So, I think the problem is, 'We're denying kids the right to learn to cooperate together, and we're teaching them that genders somehow naturally belong in different roles at a very young age.' So, that's what I think the big problem is that I'm going to hate on today. And, I really like that problem because, even if I screw up sports a little bit - maybe the odd team folds, or it's less competitive, and as a result, kids get slightly less exercise - that sounds bad. But, I can say, we told you at the beginning, the most important thing in this debate were the lessons kids learnt through sport. So, if their team sucks a little bit more now because they don't get along, or they're learning to cooperate instead of learning to score goals, I just don't care, because those lessons are more important than that score.
So, that's what my planning would look like. I should very quickly finish up, and I'll show you what it would look like when I stood up in the debate. So, I'd get up there, as first affirmative, and I would go, 'Ladies and gentlemen, when young people play sport, what matters isn't the score. It isn't the skills that they're picking up. What's important are the lessons we're teaching those young people that they can apply for the rest of their lives.
And, when we separate boys and girls at such a young age for sport, the message we send them is that different genders have different natural roles that they fit into. That is an appalling message to be sending those kids. Furthermore, we fail those kids because we deny them the chance to learn how to cooperate with each other on the field, and then presumably in their diverse high schools, and in their diverse workspaces, where we're going to need them to work together later. That's why we're here today to argue that all Under-12 teams should be mixed gender.
Our definition today is that 'In every Australian sporting league where there's a team, every single one of them across Australia for the under-12's, the Under-11's, and everyone younger than that, you will have to be on a mixed team.' That means there will be no boys' team or girls' team, or boys' competition or girls' competition. There'll be 1 competition. And, more importantly, we're going to require every team to have a minimum of 2 boys and 2 girls on it, so that we know we do get those genders mixing. This is going to start whenever the next sporting season starts. We know that's a little bit different for different sports. The next season to kick off, that's the one where this rule applies.'
OK? So, that's my opening. Hopefully you find that a little bit helpful. And, the main lesson, I think, is when you are talking about your plan, and you find yourself faced with a smaller, slightly easier option or a bigger, slightly more interventionist option, it's often the bigger option that puts you in a more attacking position. Not always though. Obviously, don't just go out and apply this to every single topic.

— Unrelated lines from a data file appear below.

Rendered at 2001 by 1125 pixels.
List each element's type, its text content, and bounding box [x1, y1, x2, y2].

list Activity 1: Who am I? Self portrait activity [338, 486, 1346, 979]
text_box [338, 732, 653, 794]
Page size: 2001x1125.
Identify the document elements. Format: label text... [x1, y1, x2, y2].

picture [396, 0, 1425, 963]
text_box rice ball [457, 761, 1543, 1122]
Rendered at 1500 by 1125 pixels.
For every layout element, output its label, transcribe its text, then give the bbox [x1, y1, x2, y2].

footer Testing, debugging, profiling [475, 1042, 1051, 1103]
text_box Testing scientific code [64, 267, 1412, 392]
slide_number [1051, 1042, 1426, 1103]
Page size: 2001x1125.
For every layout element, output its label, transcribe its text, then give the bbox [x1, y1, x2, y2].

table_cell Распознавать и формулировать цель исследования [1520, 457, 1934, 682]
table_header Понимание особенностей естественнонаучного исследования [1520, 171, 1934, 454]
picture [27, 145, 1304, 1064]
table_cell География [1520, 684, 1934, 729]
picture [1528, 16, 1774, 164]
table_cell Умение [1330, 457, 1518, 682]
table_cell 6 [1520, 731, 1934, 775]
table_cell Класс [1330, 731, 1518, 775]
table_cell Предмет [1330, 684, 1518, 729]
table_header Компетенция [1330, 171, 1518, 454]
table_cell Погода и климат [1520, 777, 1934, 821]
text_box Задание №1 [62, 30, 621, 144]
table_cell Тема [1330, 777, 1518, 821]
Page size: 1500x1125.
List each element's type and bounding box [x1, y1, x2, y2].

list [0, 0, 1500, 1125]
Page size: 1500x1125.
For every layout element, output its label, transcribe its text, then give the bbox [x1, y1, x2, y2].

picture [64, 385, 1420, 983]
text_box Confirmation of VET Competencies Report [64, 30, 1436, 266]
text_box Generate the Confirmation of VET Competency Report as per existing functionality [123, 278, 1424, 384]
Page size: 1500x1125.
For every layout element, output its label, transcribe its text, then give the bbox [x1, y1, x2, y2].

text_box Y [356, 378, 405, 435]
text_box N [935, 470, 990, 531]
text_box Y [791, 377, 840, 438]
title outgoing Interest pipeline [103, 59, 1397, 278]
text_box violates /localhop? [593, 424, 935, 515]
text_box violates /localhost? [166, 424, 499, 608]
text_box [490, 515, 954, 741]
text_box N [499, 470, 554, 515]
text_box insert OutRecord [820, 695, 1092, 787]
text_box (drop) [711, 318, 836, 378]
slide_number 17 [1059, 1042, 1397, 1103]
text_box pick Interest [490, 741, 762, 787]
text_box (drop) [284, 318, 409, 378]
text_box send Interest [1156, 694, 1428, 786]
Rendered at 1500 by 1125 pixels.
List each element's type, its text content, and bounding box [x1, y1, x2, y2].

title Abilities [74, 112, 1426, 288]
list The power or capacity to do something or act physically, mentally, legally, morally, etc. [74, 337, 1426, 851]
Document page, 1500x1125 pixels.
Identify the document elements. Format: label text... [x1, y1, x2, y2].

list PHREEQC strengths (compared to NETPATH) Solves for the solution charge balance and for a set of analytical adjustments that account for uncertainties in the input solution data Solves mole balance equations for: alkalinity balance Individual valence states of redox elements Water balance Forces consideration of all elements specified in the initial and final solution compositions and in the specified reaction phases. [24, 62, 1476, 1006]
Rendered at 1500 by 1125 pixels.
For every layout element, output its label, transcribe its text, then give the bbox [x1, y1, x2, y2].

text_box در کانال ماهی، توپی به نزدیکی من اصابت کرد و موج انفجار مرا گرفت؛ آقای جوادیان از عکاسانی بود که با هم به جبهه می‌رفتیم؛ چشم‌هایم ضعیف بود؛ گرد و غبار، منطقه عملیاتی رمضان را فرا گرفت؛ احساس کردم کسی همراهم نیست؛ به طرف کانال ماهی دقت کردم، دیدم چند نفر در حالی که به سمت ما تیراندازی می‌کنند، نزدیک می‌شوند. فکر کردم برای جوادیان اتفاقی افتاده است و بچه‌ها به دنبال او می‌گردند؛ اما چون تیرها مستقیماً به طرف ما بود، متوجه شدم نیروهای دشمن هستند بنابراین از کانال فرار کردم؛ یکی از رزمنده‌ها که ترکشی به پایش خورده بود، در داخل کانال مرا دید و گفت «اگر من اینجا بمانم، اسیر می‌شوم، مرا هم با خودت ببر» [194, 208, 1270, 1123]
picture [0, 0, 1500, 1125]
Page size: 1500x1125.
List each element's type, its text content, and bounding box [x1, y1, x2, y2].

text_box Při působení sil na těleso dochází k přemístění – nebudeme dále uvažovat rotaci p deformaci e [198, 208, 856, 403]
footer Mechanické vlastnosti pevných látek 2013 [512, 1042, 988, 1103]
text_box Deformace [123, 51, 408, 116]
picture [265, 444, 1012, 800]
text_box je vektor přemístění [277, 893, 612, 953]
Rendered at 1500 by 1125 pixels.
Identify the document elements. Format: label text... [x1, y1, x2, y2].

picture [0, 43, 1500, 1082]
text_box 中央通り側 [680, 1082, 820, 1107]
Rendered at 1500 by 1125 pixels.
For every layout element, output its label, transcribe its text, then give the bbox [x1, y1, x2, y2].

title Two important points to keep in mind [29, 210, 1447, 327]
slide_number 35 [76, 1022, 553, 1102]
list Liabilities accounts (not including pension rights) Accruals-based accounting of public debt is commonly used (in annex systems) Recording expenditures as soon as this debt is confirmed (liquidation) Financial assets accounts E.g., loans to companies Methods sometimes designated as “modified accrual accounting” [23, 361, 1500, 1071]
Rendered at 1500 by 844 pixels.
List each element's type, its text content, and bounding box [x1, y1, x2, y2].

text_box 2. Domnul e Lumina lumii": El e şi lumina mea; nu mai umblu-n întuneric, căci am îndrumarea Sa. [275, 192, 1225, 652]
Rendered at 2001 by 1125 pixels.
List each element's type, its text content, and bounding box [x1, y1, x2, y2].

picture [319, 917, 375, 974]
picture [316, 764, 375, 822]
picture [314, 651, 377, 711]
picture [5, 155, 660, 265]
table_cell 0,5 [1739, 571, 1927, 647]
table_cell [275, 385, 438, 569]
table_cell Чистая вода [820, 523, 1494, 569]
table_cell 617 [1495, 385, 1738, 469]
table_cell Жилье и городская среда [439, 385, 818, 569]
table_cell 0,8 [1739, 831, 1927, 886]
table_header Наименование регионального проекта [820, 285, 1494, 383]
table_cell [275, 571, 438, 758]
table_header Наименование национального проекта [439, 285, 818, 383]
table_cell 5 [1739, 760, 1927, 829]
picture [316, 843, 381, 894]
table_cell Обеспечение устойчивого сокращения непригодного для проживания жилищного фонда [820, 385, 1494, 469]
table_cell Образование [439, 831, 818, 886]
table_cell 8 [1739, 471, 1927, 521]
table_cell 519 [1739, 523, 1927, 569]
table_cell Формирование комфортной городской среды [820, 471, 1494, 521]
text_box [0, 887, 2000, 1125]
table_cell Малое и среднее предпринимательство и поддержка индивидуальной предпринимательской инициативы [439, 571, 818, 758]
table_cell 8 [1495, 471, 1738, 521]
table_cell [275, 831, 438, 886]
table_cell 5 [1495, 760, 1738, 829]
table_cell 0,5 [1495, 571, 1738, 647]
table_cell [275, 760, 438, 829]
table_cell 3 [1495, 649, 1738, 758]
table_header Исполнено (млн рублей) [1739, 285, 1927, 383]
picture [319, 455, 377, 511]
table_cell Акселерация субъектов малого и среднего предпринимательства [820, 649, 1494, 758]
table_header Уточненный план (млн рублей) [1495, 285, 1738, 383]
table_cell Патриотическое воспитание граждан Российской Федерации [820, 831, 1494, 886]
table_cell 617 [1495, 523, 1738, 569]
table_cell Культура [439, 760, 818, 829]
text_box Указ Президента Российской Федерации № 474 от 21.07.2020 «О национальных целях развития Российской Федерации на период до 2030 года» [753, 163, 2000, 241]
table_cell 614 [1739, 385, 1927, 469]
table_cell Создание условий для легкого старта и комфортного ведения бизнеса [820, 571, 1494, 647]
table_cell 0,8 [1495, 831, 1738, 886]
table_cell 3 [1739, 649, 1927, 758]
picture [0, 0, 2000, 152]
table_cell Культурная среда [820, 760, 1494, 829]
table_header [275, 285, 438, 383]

Even in a similar topic like 'That we should ban gender categories for awards' - that make sense. Banning the men's best actor, and the women's best actress, at the Oscars and that kind of thing, even in that situation, if you went with the larger one, which was kind of like, not only will there be no gender categories at the Oscars, but also every second year a boy or girl has to win, you've just made a mockery of the Oscars. So, the correct answer in that situation would be, there's just 1 category now. Whoever was the best actor that year, man or woman, is going to win. If you do it the other way, you're just going to end up with presumably Meryl Streep being screwed one year because it's the boys' turn. And, they'll just hand it to some idiot like Leo DiCaprio, who's actually a really good actor. That was unfair.
So, you do have to think it through a little bit. You have to think about what's going to happen with each one of the different plans. But, if you find yourself having to pick between two, and you can't quite tell, go with the slightly bigger intervention, the one where you can be more attacking and say, 'Sure there'll be side effects, but what matters most is that we're making this change for our young people.' Cool. Hope that helps. See you around, guys.